Alors c'est magnifique la Côte d'Azur, d'autant plus quand c'est filmé en pellicule couleur et accompagné de musique et que c'est l'été. Du côté de la côte est un film d'Agnès Varda commandé par l'Office de tourisme du coin. On aime bien quand les cinéastes répondent à des commandes, parce qu'ils s'amusent souvent à les tordre (souvenez-vous du fabuleux Le Chant du styrène d'Alain Resnais – en location). Ici le beau dépliant touristique se froisse un peu. C'est toujours très beau et plein de couleurs mais vous savez, les lieux de vacances, ça n'existe pas. Ce sont des illusions qui n'existent que quelques mois lumineux. Voilà un film un peu drôle et un peu mélancolique : Agnès Varda ne peut pas s'empêcher d'aller voir ce qui se cache derrière les belles façades, derrière l'écran total et les chapeaux de paille élégants.

Sandales et shorts, oui. Certains lieux rendent la pratique du selfie déplacée : qu'est-ce que ça peut bien vouloir dire de faire un voyage touristique dans un camp de concentration ? Comment les lieux historiques se sont-ils transformés pour devenir lieux de passage et de visites ? Sergueï Loznitsa observe ainsi les foules dans Austerlitz, formant un flux incessant, franchissant des seuils dans un sens puis un autre. Si la mémoire doit exister, comment le peut-elle dans ce cadre-là ? Olivia Cooper Hadjian, qui programme le film, écrit à propos de ces touristes-là : « Leur détachement semble aller de pair avec une nouvelle forme de déshumanisation, plus douce et plus sournoise que celle imposée par les nazis : le règne du capitalisme, qui pousse à « consommer » un camp de concentration comme une quelconque marchandise, pour en tirer une forme de satisfaction ».

Cannibal Tours est un film incroyable (de « in » et « croyable »). On n'y croit pas, à ces touristes européens, australiens, états-uniens qui, embarqués sur leur croisière, commentent avec tant de candeur (et tant de mépris) la vie de ceux qu'ils viennent voir vivre. On a du mal à y croire, que ce rapport de domination soit autant assumé, ou autant intégré et inconscient. On veut bien les croire, les Papous, quand ils expriment leur colère et leur frustration – et leur rapport ambivalent à ce marché de dupes. On veut bien le croire, finalement, que là se trouve la nature même du tourisme et de la recherche d'exotisme : aller voir des lieux et des gens et les détruire en même temps. Cannibal Tours est un film incroyable, et c'est aussi un film australien de Dennis O'Rourke réalisé en 1988.

Données fournies:
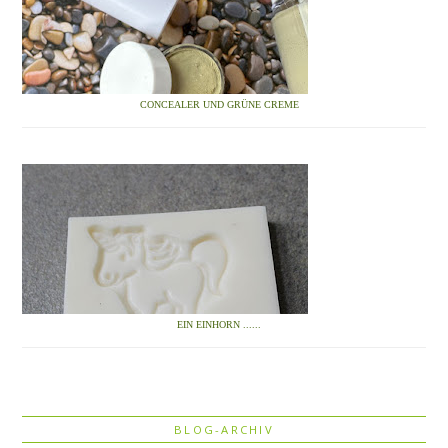
CONCEALER UND GRÜNE CREME
EIN EINHORN ......
BLOG-ARCHIV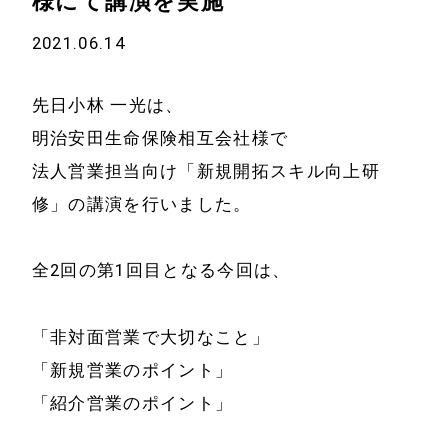
様にて講演を実施
2021.06.14
先日小林 一光は、
明治安田生命保険相互会社様で
法人営業担当向け「新規開拓スキル向上研
修」の講演を行いました。
全2回の第1回目となる今回は、
「非対面営業で大切なこと」
「新規営業のポイント」
「紹介営業のポイント」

Consignes:
1: Citez mot pour mot le passage de l'extrait sur les films consacrés au tourisme qui va de « Cannibal Tours est un film incroyable (de » jusqu'à « réalisé en 1988. ».
2: Poursuivez l'extrait sur les films consacrés au tourisme au-delà de sa dernière phrase.

Résultats attendus:
1:
Cannibal Tours est un film incroyable (de « in » et « croyable »). On n'y croit pas, à ces touristes européens, australiens, états-uniens qui, embarqués sur leur croisière, commentent avec tant de candeur (et tant de mépris) la vie de ceux qu'ils viennent voir vivre. On a du mal à y croire, que ce rapport de domination soit autant assumé, ou autant intégré et inconscient. On veut bien les croire, les Papous, quand ils expriment leur colère et leur frustration – et leur rapport ambivalent à ce marché de dupes. On veut bien le croire, finalement, que là se trouve la nature même du tourisme et de la recherche d'exotisme : aller voir des lieux et des gens et les détruire en même temps. Cannibal Tours est un film incroyable, et c'est aussi un film australien de Dennis O'Rourke réalisé en 1988.

2:
Bon Voyage, et quel voyage... « Il est toujours difficile de regarder un film lorsqu’on a les yeux embués de larmes. Mais devant Bon Voyage, les larmes de joie ont tendance à se mêler à la tristesse » écrit notre programmateur Benoît Hické. Certains films, comme ça, sont délicats et doux. Karine Birgé y raconte le choix de sa grand-mère d'aller chercher l'euthanasie en Belgique, et de s'y livrer, et de mourir (délicatement et doucement). Il en faut, du doigté, pour nous accompagner dans un tel récit. La réalisatrice en a : elle manipule des objets, tout un théâtre d'objets, de poupées, de figurines, d'automates. Et c'est avec cette poésie de la mise en scène que nous est racontée l'histoire, délicatement, en nous faisant connaître sa famille, son père et aussi le docteur Sauveur. Et aussi sa grand-mère. « Bon voyage », on lui dit.


Deux films complètent notre programmation de la semaine : d'abord, Amuka, l'éveil des paysans congolais, qui suit des petits producteurs agricoles en RDC, qui tentent de subvenir à leurs besoins sur un marché qui les laisse pauvres et à la marge, dans un pays qui pourtant pourrait nourrir trois milliards de personnes...

Ensuite : Des cris déchirent le silence. On les connaît, sur les murs de nos villes, les collages féministes – feuilles A4 marquées de phrases qui réveillent notre attention aux coins des rues. Le film de Natacha Thiéry les prend pour matière, ces feuilles blanches, ces lettres collées, déchirées, recollées. La réalisatrice en fait une chronique de quatre ans de luttes : au fil des années, les messages se transforment : solidarité avec les iraniennes, mouvement contre la réforme des retraites, ou contre la transphobie... Les murs parlent et crient. Et ce 25 novembre, c'est la journée internationale pour l'élimination des violences faites aux femmes.

Bons films !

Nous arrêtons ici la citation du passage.